## Document text
──────────────────────────────
During novel Drug Discovery and Development processes researchers typically begin with in vitro testing and then move to in vivo models. But what exactly are these techniques and how are they performed? In this post we’ll break down these concepts as well as the in vivo vs. in vitro question, exploring pros and cons of both. We will also investigate the zebrafish and how it fits into this process.
Early Drug Discovery Process
Drug Discovery and its regulatory approval is typically a lengthy and costly process taking up to a decade or more and costing upwards of $1 billion. Beginning in the academic arena to identify a target and test a hypothesis, which may take years, the process then moves to preclinical trials to identify specific molecules (Lead Candidates) that possess characteristics suitable for developing effective drugs.
Studying drug toxicity and efficacy is necessary in order to choose the best candidates for further progress in subsequent phases of research from in vitro to in vivo in animals (Pre-clinical trials) and, later, in humans (Clinical trials).
Therefore, in vivo vs in vitro assays are both used in this critical preclinical stage of Early Drug Discovery to validate targets and development of candidates.
What is In Vivo vs In Vitro
In vitro (Latin for “in glass”) refers to studies done externally of a living organism. This can include work done on bacteria or mammal cells in a petri dish, for instance. They are often used in pre-clinical pharmaceutical and fertility drug testing.
──────────────────────────────
## Dataset
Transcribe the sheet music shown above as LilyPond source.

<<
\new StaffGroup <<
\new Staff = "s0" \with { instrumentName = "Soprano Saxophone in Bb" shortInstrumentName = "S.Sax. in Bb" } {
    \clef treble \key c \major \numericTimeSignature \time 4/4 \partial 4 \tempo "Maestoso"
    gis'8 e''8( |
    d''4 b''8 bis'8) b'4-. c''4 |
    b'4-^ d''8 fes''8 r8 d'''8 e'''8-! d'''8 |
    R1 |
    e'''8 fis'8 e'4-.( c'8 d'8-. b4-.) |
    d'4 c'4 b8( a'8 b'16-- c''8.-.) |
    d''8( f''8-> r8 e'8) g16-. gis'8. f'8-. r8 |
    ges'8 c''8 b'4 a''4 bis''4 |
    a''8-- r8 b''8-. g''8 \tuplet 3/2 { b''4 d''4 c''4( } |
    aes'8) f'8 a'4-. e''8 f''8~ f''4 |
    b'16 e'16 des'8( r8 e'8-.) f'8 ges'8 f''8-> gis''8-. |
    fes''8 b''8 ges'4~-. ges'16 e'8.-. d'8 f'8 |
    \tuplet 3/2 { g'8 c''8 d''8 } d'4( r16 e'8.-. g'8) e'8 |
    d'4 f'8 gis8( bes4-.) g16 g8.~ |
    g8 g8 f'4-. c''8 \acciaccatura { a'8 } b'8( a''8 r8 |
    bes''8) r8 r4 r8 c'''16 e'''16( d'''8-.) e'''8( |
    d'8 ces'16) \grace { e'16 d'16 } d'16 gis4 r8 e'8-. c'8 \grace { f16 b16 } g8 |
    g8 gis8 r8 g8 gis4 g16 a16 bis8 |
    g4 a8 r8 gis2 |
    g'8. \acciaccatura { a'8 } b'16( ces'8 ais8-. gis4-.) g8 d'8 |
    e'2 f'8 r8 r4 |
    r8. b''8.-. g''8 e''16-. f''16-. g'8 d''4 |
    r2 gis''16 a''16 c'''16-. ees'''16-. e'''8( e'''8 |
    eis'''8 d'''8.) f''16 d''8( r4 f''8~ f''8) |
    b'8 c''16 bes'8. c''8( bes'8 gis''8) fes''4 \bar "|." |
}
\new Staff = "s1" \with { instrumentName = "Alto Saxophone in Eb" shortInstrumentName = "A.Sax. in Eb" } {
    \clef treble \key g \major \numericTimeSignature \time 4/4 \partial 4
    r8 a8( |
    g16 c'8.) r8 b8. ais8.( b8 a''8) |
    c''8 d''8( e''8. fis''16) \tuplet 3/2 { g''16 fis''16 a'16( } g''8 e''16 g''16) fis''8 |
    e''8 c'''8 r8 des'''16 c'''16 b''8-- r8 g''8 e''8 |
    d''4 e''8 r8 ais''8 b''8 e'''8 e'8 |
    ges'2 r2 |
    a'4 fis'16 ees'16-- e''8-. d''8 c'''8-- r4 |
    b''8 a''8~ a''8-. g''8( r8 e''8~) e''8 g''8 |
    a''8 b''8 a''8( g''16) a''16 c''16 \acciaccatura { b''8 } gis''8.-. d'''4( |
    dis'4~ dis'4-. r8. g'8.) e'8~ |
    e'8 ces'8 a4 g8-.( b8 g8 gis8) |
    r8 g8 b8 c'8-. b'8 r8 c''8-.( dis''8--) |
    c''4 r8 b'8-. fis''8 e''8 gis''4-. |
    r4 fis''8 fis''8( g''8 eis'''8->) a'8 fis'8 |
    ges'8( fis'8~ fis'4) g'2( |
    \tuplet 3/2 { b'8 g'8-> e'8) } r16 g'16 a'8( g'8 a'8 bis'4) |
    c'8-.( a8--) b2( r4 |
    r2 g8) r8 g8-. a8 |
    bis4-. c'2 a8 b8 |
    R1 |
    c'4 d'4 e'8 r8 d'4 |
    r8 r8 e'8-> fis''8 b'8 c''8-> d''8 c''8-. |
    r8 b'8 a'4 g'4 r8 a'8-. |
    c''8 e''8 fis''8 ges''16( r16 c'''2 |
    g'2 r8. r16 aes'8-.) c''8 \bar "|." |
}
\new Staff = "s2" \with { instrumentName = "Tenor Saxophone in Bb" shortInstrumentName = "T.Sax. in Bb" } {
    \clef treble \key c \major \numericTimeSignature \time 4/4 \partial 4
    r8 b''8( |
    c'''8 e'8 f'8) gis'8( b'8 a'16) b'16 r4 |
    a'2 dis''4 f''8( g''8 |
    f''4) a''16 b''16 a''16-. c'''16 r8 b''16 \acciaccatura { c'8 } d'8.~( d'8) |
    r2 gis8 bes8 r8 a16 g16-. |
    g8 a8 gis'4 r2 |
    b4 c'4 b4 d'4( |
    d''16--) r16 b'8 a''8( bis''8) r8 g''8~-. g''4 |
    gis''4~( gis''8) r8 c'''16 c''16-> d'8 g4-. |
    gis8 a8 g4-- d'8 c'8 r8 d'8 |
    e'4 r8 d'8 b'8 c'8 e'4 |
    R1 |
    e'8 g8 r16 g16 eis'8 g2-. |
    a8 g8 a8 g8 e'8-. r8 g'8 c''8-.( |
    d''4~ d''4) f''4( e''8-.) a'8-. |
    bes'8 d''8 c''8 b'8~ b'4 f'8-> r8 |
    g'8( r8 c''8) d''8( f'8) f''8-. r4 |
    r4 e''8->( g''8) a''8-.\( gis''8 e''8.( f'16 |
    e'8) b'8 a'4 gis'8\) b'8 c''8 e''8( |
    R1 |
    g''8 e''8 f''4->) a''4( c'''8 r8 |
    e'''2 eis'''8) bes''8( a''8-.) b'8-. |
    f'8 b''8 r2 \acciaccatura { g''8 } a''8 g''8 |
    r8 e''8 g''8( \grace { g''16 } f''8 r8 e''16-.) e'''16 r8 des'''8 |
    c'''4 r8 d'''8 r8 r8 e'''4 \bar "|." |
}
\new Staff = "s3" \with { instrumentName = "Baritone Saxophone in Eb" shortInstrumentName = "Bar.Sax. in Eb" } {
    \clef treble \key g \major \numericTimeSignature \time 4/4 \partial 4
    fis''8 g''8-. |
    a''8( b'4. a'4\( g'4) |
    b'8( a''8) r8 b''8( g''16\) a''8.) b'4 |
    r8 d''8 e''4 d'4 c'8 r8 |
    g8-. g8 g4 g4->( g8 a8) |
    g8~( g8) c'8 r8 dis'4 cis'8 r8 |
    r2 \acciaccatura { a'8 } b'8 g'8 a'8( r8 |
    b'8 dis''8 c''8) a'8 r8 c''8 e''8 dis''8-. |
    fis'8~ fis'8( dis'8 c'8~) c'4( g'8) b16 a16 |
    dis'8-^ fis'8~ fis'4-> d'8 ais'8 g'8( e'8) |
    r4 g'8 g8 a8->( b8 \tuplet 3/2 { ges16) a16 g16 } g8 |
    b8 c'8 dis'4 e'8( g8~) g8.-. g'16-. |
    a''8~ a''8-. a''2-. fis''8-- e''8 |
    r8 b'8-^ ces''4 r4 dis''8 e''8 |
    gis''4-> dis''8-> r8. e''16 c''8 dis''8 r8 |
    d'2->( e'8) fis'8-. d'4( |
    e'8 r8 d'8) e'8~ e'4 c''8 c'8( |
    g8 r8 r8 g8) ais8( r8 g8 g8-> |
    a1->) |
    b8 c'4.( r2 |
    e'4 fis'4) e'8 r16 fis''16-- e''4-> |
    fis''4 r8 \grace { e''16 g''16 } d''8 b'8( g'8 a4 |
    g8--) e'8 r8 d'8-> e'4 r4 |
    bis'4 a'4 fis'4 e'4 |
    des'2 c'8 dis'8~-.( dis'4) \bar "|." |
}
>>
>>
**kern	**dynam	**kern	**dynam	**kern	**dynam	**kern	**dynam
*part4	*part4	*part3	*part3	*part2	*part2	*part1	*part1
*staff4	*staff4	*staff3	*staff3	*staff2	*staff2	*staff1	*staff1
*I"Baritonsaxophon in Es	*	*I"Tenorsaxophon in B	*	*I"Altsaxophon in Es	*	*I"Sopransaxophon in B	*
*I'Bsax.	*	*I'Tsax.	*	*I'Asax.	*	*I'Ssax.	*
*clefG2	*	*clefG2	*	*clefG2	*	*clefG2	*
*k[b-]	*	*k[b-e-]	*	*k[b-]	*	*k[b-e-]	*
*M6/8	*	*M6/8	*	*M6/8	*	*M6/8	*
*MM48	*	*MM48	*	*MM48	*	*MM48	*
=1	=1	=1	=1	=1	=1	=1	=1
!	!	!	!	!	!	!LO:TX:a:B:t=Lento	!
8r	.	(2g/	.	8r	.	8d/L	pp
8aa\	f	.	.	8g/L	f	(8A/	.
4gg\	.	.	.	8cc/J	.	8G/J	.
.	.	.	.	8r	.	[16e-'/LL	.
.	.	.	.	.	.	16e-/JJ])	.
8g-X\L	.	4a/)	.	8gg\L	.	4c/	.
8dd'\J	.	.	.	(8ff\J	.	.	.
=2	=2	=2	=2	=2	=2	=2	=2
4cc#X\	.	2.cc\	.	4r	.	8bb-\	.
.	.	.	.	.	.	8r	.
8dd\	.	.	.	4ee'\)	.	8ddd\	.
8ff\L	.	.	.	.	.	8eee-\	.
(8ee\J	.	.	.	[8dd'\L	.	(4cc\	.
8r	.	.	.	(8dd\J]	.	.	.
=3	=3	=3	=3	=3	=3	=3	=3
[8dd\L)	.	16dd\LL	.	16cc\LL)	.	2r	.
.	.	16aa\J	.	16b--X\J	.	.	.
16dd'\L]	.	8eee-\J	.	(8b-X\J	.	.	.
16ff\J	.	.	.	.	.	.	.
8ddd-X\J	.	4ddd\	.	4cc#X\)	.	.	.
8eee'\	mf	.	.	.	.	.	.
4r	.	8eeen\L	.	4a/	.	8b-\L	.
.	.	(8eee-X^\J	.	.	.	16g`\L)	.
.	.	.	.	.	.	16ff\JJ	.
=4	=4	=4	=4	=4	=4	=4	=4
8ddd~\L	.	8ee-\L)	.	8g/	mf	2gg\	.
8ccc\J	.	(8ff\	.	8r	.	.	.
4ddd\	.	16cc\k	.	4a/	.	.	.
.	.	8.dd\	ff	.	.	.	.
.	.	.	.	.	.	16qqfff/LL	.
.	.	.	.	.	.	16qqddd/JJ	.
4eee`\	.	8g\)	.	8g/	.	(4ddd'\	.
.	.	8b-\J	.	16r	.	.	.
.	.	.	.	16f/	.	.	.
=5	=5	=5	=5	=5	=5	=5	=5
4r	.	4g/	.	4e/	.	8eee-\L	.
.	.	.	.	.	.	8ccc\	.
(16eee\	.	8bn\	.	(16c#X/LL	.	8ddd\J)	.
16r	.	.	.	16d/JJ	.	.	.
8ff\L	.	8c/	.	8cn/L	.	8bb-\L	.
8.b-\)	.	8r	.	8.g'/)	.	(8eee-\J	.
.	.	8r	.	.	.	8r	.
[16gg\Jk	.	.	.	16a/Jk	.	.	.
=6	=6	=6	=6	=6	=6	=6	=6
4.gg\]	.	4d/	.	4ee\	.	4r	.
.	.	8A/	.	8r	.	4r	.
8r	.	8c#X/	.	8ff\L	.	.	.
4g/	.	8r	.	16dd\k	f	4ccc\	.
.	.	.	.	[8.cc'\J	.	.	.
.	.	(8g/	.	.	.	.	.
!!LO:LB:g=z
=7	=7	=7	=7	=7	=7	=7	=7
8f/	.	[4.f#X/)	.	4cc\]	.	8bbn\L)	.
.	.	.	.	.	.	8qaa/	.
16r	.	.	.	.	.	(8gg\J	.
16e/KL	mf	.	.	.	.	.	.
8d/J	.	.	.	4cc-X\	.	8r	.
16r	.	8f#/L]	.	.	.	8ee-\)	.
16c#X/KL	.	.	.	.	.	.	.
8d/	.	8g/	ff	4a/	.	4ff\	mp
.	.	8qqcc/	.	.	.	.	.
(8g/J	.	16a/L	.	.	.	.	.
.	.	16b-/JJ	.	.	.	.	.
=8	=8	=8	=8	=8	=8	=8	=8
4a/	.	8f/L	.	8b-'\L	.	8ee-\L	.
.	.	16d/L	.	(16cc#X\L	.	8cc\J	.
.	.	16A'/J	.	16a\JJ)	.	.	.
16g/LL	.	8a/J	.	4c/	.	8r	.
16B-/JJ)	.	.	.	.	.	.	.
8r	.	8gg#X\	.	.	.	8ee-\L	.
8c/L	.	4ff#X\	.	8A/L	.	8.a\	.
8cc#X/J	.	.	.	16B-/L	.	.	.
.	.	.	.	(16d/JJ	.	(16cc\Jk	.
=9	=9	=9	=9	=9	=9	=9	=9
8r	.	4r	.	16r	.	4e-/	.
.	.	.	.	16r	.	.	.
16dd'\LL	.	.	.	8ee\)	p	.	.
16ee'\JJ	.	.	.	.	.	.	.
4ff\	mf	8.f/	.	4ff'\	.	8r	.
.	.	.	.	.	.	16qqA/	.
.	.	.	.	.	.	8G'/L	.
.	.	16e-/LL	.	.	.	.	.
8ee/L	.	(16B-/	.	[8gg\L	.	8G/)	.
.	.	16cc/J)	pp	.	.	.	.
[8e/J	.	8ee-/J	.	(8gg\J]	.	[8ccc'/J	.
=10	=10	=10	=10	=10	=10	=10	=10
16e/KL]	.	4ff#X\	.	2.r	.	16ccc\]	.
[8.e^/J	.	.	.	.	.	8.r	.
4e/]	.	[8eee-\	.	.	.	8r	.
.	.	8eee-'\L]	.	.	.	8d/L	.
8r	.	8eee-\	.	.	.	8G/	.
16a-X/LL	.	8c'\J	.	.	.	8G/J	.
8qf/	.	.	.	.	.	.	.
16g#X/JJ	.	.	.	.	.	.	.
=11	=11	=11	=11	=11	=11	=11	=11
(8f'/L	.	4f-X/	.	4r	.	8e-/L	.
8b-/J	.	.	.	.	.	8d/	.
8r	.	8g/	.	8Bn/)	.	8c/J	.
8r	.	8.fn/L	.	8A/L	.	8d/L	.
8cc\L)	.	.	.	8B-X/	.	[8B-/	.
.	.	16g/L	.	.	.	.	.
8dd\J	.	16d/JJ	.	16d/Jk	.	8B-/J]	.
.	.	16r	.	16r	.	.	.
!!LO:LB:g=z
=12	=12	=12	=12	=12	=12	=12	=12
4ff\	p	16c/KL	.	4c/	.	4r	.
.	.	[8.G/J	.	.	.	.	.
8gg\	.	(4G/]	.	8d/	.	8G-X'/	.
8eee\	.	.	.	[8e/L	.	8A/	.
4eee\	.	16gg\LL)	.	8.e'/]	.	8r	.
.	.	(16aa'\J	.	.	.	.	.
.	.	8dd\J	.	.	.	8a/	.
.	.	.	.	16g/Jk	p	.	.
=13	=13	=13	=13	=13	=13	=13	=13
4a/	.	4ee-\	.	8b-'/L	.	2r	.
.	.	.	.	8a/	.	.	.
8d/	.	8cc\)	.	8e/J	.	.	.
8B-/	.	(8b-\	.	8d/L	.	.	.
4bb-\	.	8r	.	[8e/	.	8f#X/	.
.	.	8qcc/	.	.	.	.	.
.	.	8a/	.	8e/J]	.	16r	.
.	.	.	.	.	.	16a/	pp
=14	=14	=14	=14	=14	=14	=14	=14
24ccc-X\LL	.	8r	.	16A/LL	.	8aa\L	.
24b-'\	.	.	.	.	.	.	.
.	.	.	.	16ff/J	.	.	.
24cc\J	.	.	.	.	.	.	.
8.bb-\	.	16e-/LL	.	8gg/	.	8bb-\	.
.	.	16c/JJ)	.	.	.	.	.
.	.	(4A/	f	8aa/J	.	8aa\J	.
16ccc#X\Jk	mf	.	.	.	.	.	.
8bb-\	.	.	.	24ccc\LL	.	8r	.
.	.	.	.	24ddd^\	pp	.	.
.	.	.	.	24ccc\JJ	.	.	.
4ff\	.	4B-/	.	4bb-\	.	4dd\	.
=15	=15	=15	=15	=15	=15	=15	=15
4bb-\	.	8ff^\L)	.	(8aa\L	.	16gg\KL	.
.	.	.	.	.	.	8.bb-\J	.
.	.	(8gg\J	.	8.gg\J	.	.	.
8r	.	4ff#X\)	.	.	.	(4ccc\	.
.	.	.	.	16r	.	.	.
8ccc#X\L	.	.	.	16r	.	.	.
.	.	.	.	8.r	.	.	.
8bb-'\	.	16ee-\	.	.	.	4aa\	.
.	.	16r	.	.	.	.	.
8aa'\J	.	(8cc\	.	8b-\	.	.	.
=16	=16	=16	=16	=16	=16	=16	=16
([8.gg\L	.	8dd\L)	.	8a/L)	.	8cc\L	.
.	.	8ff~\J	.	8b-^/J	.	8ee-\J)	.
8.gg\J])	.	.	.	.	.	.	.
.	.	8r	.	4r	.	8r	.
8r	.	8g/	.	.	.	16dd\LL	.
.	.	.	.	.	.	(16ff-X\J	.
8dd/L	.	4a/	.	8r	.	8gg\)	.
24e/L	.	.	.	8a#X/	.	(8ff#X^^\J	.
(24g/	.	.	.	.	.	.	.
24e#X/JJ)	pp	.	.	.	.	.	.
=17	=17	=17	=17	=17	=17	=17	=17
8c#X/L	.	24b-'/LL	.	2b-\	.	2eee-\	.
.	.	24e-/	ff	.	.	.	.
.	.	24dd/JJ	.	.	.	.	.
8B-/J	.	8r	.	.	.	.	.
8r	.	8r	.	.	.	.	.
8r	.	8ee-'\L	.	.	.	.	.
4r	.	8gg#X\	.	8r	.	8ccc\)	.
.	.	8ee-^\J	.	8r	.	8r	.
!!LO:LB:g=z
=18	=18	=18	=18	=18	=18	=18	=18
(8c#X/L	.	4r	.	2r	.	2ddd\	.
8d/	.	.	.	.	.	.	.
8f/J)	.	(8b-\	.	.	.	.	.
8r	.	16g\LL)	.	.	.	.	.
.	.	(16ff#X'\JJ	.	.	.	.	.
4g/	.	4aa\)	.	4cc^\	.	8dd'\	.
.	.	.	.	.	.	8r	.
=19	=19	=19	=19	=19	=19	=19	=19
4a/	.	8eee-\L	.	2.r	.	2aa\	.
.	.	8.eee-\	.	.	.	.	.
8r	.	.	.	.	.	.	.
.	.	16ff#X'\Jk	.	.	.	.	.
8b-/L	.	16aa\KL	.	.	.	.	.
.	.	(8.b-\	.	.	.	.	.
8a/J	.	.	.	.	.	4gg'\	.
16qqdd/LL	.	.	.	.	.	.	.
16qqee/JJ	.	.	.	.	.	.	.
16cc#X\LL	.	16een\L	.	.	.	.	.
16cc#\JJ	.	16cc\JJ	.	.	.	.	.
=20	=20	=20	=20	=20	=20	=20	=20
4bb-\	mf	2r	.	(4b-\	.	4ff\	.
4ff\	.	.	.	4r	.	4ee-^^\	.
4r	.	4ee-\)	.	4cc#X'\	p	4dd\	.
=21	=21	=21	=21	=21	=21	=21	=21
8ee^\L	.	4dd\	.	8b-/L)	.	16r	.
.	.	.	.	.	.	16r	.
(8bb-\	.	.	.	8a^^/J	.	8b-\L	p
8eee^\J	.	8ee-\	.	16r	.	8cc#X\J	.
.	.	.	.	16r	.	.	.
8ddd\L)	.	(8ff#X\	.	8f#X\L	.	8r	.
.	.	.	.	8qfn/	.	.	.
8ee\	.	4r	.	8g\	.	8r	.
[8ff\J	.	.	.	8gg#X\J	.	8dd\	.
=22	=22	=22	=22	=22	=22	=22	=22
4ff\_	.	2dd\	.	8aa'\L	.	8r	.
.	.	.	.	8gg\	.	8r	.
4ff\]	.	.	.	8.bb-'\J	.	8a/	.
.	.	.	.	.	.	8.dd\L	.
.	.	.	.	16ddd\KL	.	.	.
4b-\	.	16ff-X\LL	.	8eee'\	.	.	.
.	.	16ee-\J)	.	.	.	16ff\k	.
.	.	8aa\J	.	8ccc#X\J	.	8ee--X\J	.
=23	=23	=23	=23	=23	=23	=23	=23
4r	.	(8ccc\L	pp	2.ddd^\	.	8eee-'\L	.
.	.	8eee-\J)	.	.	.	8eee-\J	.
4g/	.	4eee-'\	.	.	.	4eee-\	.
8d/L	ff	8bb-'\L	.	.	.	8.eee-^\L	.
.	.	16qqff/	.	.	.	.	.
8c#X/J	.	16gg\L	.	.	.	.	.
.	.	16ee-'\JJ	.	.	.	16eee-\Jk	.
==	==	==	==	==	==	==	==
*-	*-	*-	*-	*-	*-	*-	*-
──────────────────────────────
## Exercise goal
Print the full text on in vivo and in vitro drug discovery, word for word.

## Problem solution
During novel Drug Discovery and Development processes researchers typically begin with in vitro testing and then move to in vivo models. But what exactly are these techniques and how are they performed? In this post we’ll break down these concepts as well as the in vivo vs. in vitro question, exploring pros and cons of both. We will also investigate the zebrafish and how it fits into this process.
Early Drug Discovery Process
Drug Discovery and its regulatory approval is typically a lengthy and costly process taking up to a decade or more and costing upwards of $1 billion. Beginning in the academic arena to identify a target and test a hypothesis, which may take years, the process then moves to preclinical trials to identify specific molecules (Lead Candidates) that possess characteristics suitable for developing effective drugs.
Studying drug toxicity and efficacy is necessary in order to choose the best candidates for further progress in subsequent phases of research from in vitro to in vivo in animals (Pre-clinical trials) and, later, in humans (Clinical trials).
Therefore, in vivo vs in vitro assays are both used in this critical preclinical stage of Early Drug Discovery to validate targets and development of candidates.
What is In Vivo vs In Vitro
In vitro (Latin for “in glass”) refers to studies done externally of a living organism. This can include work done on bacteria or mammal cells in a petri dish, for instance. They are often used in pre-clinical pharmaceutical and fertility drug testing.